TASK DIRECTIONS:
For this exercise, retype all the data exactly and exclude every image.

============================================================

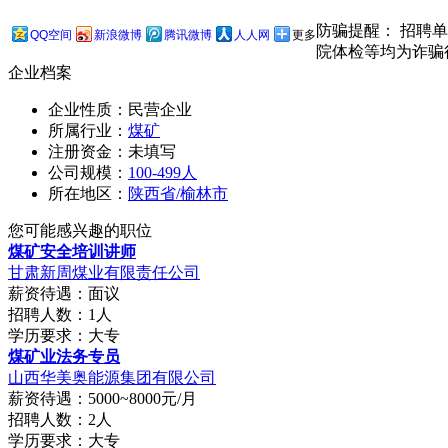
防骗提醒： 招聘
QQ空间
新浪微博
腾讯微博
人人网
更多
院体检等均为诈骗
企业档案
企业性质：民营企业
所属行业：
煤矿
注册资金：未填写
公司规模：
100-499人
所在地区：
陕西省/榆林市
您可能感兴趣的职位
煤矿安全培训讲师
甘肃新周煤业有限责任公司
薪资待遇：面议
招聘人数：1人
学历要求：大专
煤矿业法务专员
山西华美奥能源集团有限公司
薪资待遇：5000~8000元/月
招聘人数：2人
学历要求：大专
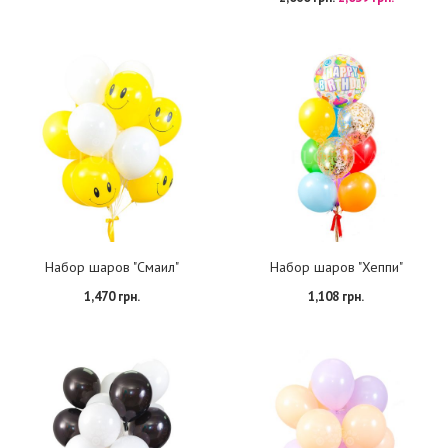
Набор шаров "Смаил"
Набор шаров "Хеппи"
1,470 грн.
1,108 грн.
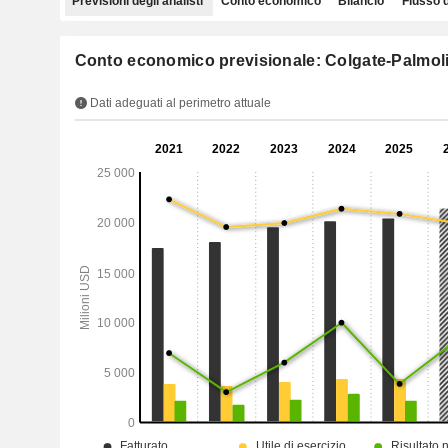
Previsioni degli analisti
Conto economico
Bilancio
Flusso 
Conto economico previsionale: Colgate-Palmo
Dati adeguati al perimetro attuale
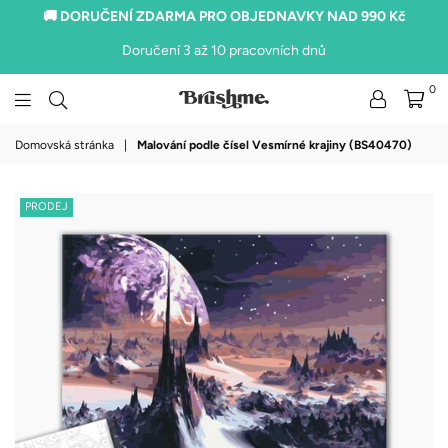
🚚 DORUČENÍ ZDARMA PRO OBJEDNAVKY NAD 990 Kč
Doručení 3 až 10 pracovních dnů
0
brushme.cz
Domovská stránka
|
Malování podle čísel Vesmírné krajiny (BS40470)
PRODEJ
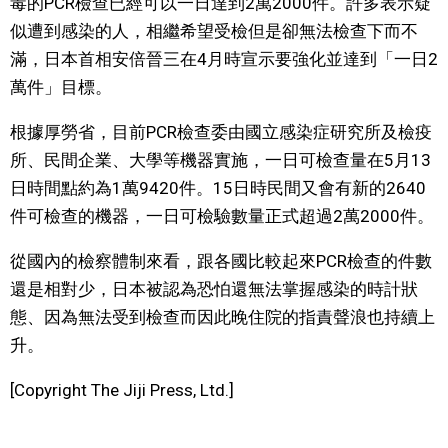
毒的PCR檢查已經可以一日達到2萬2000件。許多表示疑
視覺日本
似遭到感染的人，相繼希望受檢但是卻無法檢查下而不
滿，日本首相安倍晉三在4月時宣示要強化並達到「一日2
臺灣香港
萬件」目標。
根據厚勞省，目前PCR檢查委由國立感染症研究所及檢疫
更多
所、民間企業、大學等機器實施，一日可檢查量在5月13
日時間點約為1萬9420件。15日時民間又會有新的2640
人物訪談
official SNS
件可檢查的機器，一日可檢驗數量正式超過2萬2000件。
日本入門
從國內的檢察體制來看，跟各國比較起來PCR檢查的件數
還是相對少，日本被認為恐怕還無法掌握感染的時計狀
政治外交
態、因為無法受到檢查而因此晚住院的指責聲浪也持續上
升。
社會
[Copyright The Jiji Press, Ltd.]
財經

============================================================

ANSWER BOX:
防骗提醒： 招聘
QQ空间
新浪微博
腾讯微博
人人网
更多
院体检等均为诈骗
企业档案
企业性质：民营企业
所属行业：
煤矿
注册资金：未填写
公司规模：
100-499人
所在地区：
陕西省/榆林市
您可能感兴趣的职位
煤矿安全培训讲师
甘肃新周煤业有限责任公司
薪资待遇：面议
招聘人数：1人
学历要求：大专
煤矿业法务专员
山西华美奥能源集团有限公司
薪资待遇：5000~8000元/月
招聘人数：2人
学历要求：大专
Набор шаров "Смаил"
Набор шаров "Хеппи"
1,470 грн.
1,108 грн.
Previsioni degli analisti
Conto economico
Bilancio
Flusso 
Conto economico previsionale: Colgate-Palmo
Dati adeguati al perimetro attuale
🚚 DORUČENÍ ZDARMA PRO OBJEDNAVKY NAD 990 Kč
Doručení 3 až 10 pracovních dnů
0
brushme.cz
Domovská stránka
|
Malování podle čísel Vesmírné krajiny (BS40470)
PRODEJ
毒的PCR檢查已經可以一日達到2萬2000件。許多表示疑
視覺日本
似遭到感染的人，相繼希望受檢但是卻無法檢查下而不
滿，日本首相安倍晉三在4月時宣示要強化並達到「一日2
臺灣香港
萬件」目標。
根據厚勞省，目前PCR檢查委由國立感染症研究所及檢疫
更多
所、民間企業、大學等機器實施，一日可檢查量在5月13
日時間點約為1萬9420件。15日時民間又會有新的2640
人物訪談
official SNS
件可檢查的機器，一日可檢驗數量正式超過2萬2000件。
日本入門
從國內的檢察體制來看，跟各國比較起來PCR檢查的件數
還是相對少，日本被認為恐怕還無法掌握感染的時計狀
政治外交
態、因為無法受到檢查而因此晚住院的指責聲浪也持續上
升。
社會
[Copyright The Jiji Press, Ltd.]
財經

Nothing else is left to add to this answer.